Partiranno 5 pullman dalla provincia di Rimini nella notte tra tra venerdì e sabato 2 dicembre per Roma, dove confluiranno gli abitanti della regione Emilia Romagna in occasione della manifestazione indetta dalla CGIL “Per cambiare il sistema previdenziale, per sostenere sviluppo e occupazione, per garantire futuro ai giovani“. E ancora, “Per dare maggiore libertà di scelta su quando andare in pensione, per una effettiva rivalutazione delle pensioni.”
Si prevede la partecipazione di più di 300 persone.
“I conti non tornano” è lo slogan della manifestazione perché non ci sono risposte adeguate sulla pensione dei giovani, sulle donne, sull’aspettativa di vita, sul lavoro di cura, sui lavoro gravosi. Infatti, “Il Governo – osservano la CGIL Emilia-Romagna – ha voluto tenere a riferimento solo i conti e non ha voluto dare risposte ai bisogni veri del Paese e di quel mondo che ha pagato più degli altri il prezzo della crisi, cioè il mondo del lavoro. I mali strutturali del mercato del lavoro, peggiorati con il Job’s act e con gli altri interventi su ammortizzatori e mercato del lavoro, sono ancora tutti da affrontare e anche le politiche d’incentivazione di questi ultimi anni sono pressochè inutili in quanto non supportate da un forte rilancio degli investimenti, dalla valorizzazione del lavoro stabile e dignitoso, dal sostegno all’innovazione e alla ricerca.”

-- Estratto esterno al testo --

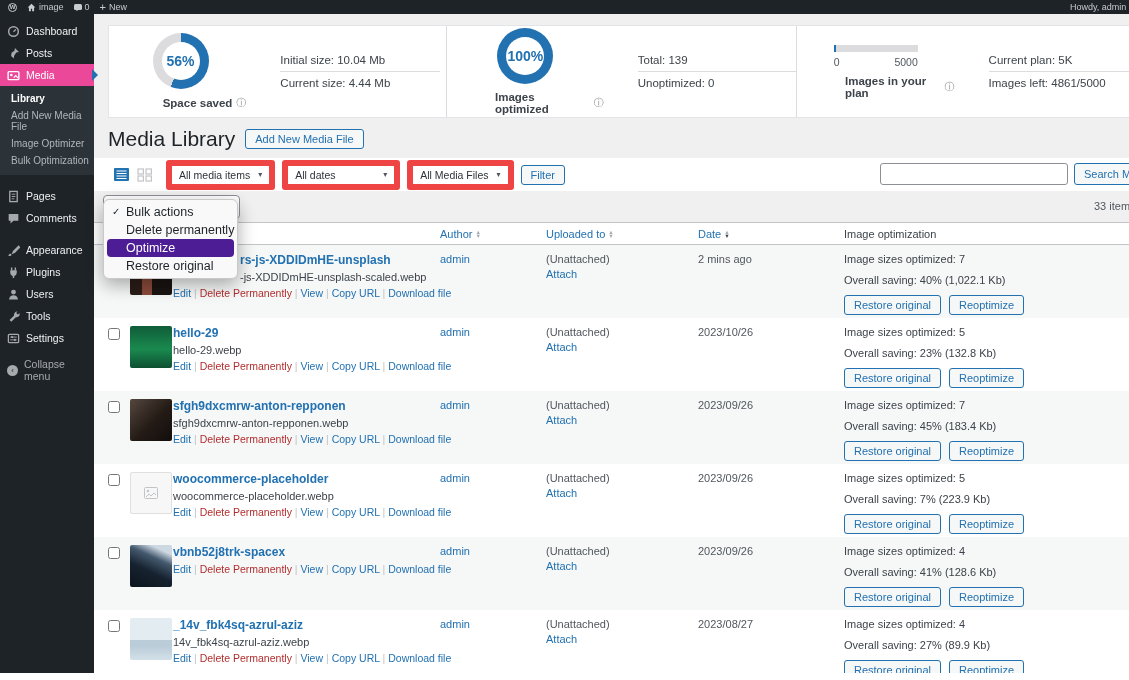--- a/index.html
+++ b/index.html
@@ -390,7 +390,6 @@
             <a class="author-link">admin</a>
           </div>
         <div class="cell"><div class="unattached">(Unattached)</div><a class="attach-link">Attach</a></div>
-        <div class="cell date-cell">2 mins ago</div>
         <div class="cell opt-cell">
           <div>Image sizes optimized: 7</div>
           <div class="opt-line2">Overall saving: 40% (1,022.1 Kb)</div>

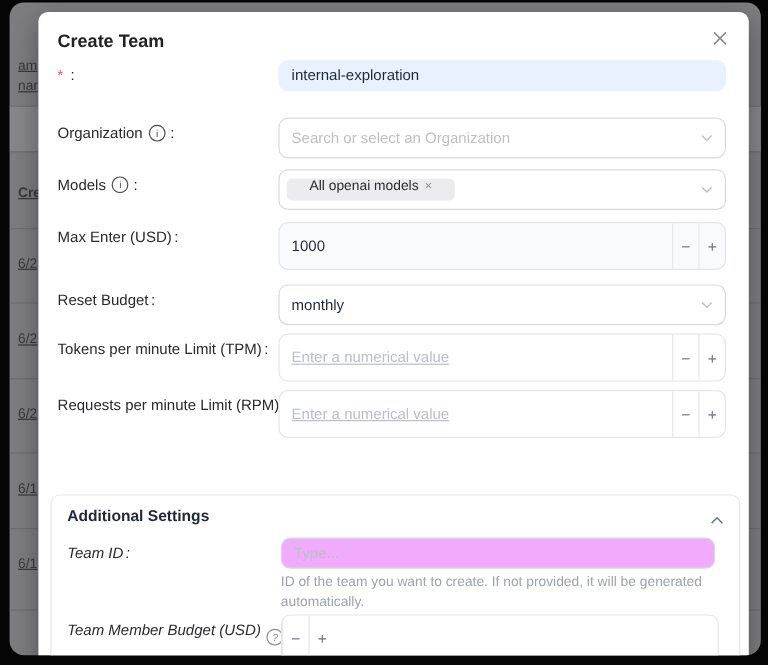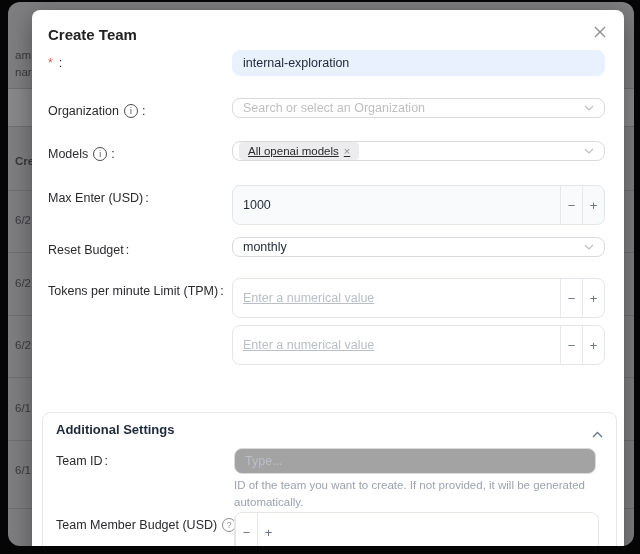--- a/index.html
+++ b/index.html
@@ -10,7 +10,7 @@
           background:#7e7e81;overflow:hidden;}
   .bg-band{position:absolute;left:0;top:86px;width:100%;height:38px;background:#88888b;}
   .bg-line{position:absolute;left:0;width:100%;height:1px;background:#6f6f72;}
-  .bg-frag{position:absolute;left:7px;font-size:11.5px;color:#39393d;white-space:nowrap;}
+  .bg-frag{position:absolute;left:7px;font-size:11.5px;color:#39393d;white-space:nowrap;text-decoration:underline;}
   .bg-frag.bold{font-weight:700;}
   
   .modal{position:absolute;left:24px;top:8px;width:592px;height:560px;background:#fff;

Questa prima iniziativa di mobilitazione di lavoratori, giovani e pensionati è stata decisa dalla CGIL dopo il confronto con il Governo da cui sono venute risposte giudicate del tutto insufficienti rispetto alle proposte del sindacato, ma anche rispetto agli impegni condivisi un anno fa.
Tra le richieste ci sono:
– l’introduzione di una “pensione di garanzia” per i giovani, stretti tra carriere discontinue e redditi bassi;
– il superamento della disparità di GENERE e la valorizzazione del lavoro di cura attraverso: la diminuzione del requisito per la pensione di vecchiaia per le donne (1 anno per ogni figlio fino a 3 anni ) e un riconoscimento sul lavoro di cura per i familiari più vicini; dal Governo è arrivata una risposta del tutto inadeguata in quanto la diminuzione del requisito contributivo per le donne (1 anno per figlio fino a due anni) riguarderà solo l’APE sociale del tutto insufficiente come lo è la risposta del Governo sul lavoro di cura;
– il blocco dell’intollerabile meccanismo dell’aumento dell’età pensionabile legato all’aspettativa di vita; dal 1 gennaio 2019 si andrà in pensione 5 mesi dopo; la risposta del Governo è stata positiva solo per 15 categorie di lavoratori che svolgono lavori gravosi mentre gli altri continueranno a versare contributi per 43/44 anni e a “godere” di 13/15 anni di pensione. “Da dire a questo proposito che si vive di più ma spesso non in buona salute.” – osserva la CGIL.